Q: Watching TV over the last couple of weeks has gotten me into several discussions with friends about offensive phrases that have become common in the media. In our discussion, I was told by one of my white friends that she was told not to use the phrase “coming up spades” as a kid because it was a reference to slave ownership. Is this true? What is the origin of the spade in “coming up spades?” I had only known it in reference to gambling and the spade suit.

A: There’s nothing racially motivated or politically incorrect about the expression “in spades” or “coming up spades.” The spade is the highest rated suit of cards in contract bridge and other card games in which the suits are ranked. (The values of the suits, in ascending order, are: first, clubs; second, diamonds; third, hearts; fourth, spades.)

So to have a quality or characteristic or anything else “in spades” is to have a lot of it, or more than other people. For instance, “Jack lacks charisma, but his brother Jim has it in spades.” Or “There was a big cereal sale at the grocery store and now I have Cheerios in spades.” Or, “When she smiles, she has dimples in spades.”

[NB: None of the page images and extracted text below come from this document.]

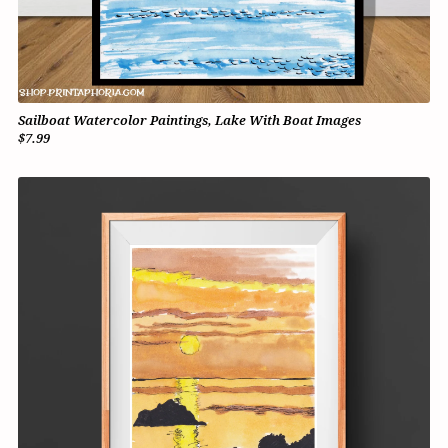
Sailboat Watercolor Paintings, Lake With Boat Images
$7.99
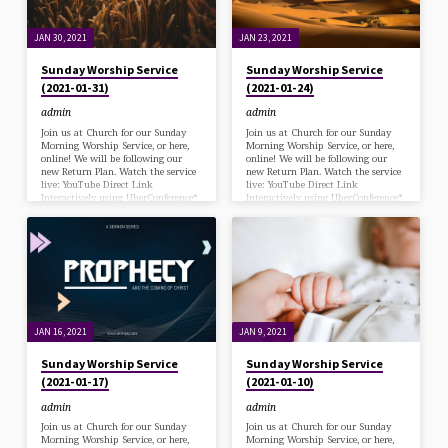
JAN 30, 2021
JAN 23, 2021
Sunday Worship Service
Sunday Worship Service
(2021-01-31)
(2021-01-24)
admin
admin
Join us at Church for our Sunday
Join us at Church for our Sunday
Morning Worship Service, or here,
Morning Worship Service, or here,
online! We will be following our
online! We will be following our
new Return Plan. Watch the service
new Return Plan. Watch the service
live: YouTube Direct Link
live: YouTube Direct Link
Interactively using UberConference*
Interactively using UberConference*
*via desk/laptop with a Chrome
*via desk/laptop with a Chrome
browser (Zoom has been
browser (Zoom has been
deprecated) or Call in at: 570-243-
deprecated) or Call in at: 570-243-
9937 Bulletin Download
9937 Bulletin Download
JAN 16, 2021
JAN 9, 2021
Sunday Worship Service
Sunday Worship Service
(2021-01-17)
(2021-01-10)
admin
admin
Join us at Church for our Sunday
Join us at Church for our Sunday
Morning Worship Service, or here,
Morning Worship Service, or here,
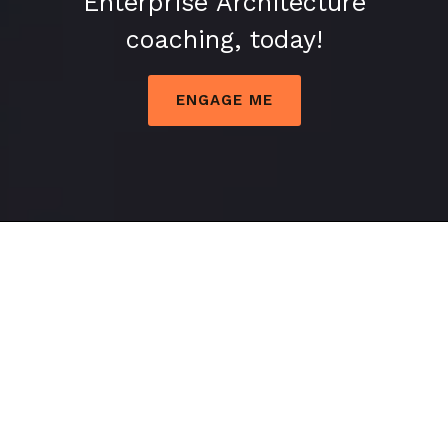
Enterprise Architecture
Industry
coaching, today!
into
Public
ENGAGE ME
Transport
Industry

I also get asked sometimes about another expression, “to call a spade a spade.” That, too, has nothing to do with race. The expression originated with the ancient Greeks, who would say of someone who spoke plainly that he liked “to call a fig a fig; to call a kneading trough a kneading trough.” But when the phrase was first translated during the Renaissance, the Greek word for “trough” (skaphe, meaning a trough, basin, bowl, or boat) was confused with the Greek for “spade” (the digging implement). So the modern English version of the expression is actually a centuries-old mistranslation. It’s purely accidental that today we don’t say, “He likes to call a trough a trough.”